— Text provided —
>> START

No doubt, it goes on.  I just don't understand it.

 Alexey





________________________________
From: Chris Phelps <[email protected]>
To: [email protected]
Sent: Wed, March 23, 2011 2:23:04 PM
Subject: Re: [The Java Posse] Re: Object Oriented Programming is out of the CMU 
Computer Science Introductory Curriculum

What makes you think science is not full of personal allegiance, politics, and 
paradigm wars?  A friend of mine is a professor in a scientific field, and he's 
constantly dealing with these kinds of issues derailing new findings and new 
interpretations.

Chris



On Wed, Mar 23, 2011 at 2:09 PM, Alexey Zinger <[email protected]> wrote:

This seems like such a strange thing.  We're talking about computer science and 
engineering, not exactly liberal arts stuff.  I understand that many of us feel 
passionate about technology, mathematical elegance and all of that, but the 
moment I start to take sides in a "paradigm war" on the basis of personal 
allegiance to some thought camp rather than pragmatism is the moment I should 
lose all credibility and "exit the battlefield".
>
> Alexey
>
>
>
>
>
________________________________
 From: Russel Winder <[email protected]>
>To: [email protected]
>Cc: Alan Kent <[email protected]>
>Sent: Wed, March 23, 2011 1:05:24 PM
>Subject: Re: [The Java Posse] Re: Object Oriented Programming is out of the 
>CMU 
>Computer Science Introductory Curriculum
>
>On Mon, 2011-03-21 at 20:22 -0700, Cédric Beust ♔ wrote:
>[ . . . ]
>> 
>> It looks like whoever made that decision has a pretty big chip on
>> their shoulder and it's pretty clear from that sentence alone that
>> students going to his/her class will get a pretty incomplete and
>> biased picture.

>> END

— Excerpts from a spatial dataset —
>> START

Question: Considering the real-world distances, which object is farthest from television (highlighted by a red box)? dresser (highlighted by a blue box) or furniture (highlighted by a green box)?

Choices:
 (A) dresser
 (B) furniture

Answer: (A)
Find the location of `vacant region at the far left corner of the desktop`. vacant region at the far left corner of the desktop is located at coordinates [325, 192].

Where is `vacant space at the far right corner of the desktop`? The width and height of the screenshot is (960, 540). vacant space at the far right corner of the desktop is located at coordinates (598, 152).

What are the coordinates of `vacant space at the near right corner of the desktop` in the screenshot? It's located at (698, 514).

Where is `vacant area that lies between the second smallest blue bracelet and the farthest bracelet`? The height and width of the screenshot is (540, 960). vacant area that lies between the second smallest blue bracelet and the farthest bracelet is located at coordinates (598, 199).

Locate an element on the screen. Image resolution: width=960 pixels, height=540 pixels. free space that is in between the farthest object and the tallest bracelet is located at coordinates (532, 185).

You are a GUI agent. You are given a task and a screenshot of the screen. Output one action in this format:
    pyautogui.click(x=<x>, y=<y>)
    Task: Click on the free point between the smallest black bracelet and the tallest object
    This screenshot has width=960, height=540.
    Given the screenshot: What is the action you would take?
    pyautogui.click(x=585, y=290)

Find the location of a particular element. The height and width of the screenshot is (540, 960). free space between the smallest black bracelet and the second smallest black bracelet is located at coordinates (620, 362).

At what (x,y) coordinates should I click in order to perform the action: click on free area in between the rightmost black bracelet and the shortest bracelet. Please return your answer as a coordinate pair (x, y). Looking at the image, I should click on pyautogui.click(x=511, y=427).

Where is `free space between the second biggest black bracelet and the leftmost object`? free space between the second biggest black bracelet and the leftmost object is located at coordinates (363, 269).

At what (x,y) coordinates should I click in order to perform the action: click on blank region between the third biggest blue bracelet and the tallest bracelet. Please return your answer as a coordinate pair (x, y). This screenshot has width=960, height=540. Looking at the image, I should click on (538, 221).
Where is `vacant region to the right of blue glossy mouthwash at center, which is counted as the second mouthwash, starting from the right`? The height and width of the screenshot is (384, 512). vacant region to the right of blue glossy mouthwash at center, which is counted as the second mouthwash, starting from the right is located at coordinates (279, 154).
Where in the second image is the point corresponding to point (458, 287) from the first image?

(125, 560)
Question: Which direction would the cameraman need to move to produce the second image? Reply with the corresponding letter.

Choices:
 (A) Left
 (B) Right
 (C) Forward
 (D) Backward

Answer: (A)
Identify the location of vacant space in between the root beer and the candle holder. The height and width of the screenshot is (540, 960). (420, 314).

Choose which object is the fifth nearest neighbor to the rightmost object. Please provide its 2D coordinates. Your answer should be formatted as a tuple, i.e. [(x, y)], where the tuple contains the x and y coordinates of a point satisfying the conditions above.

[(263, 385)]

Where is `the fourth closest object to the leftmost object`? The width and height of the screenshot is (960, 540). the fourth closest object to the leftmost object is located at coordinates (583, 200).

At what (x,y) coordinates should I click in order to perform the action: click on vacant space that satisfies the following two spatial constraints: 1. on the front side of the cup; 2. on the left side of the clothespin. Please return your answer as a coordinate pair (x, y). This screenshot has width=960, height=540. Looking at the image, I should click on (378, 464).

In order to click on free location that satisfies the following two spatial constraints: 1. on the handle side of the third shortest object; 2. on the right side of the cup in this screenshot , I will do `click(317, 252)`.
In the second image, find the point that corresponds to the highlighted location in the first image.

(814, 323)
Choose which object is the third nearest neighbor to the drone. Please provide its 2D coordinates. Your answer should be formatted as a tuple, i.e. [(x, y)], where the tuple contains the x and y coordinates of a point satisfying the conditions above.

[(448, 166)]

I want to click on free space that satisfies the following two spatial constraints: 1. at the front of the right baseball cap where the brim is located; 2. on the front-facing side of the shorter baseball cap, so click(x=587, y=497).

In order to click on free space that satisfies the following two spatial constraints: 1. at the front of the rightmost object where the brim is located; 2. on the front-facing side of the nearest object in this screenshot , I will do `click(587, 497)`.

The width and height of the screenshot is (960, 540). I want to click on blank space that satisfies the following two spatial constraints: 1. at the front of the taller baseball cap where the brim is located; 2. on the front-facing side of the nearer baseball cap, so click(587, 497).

>> END

— What needs to be done —
Answer these questions using the email thread about the CMU introductory curriculum.
1. Who is listed on the Cc line of Russel Winder's message?
2. What position does Chris Phelps's friend hold?
3. On what day and at what time did Cédric Beust write the message quoted by Russel Winder?

— Correct output —
1. Alan Kent
2. A professor in a scientific field
3. Monday, 2011-03-21, at 20:22 -0700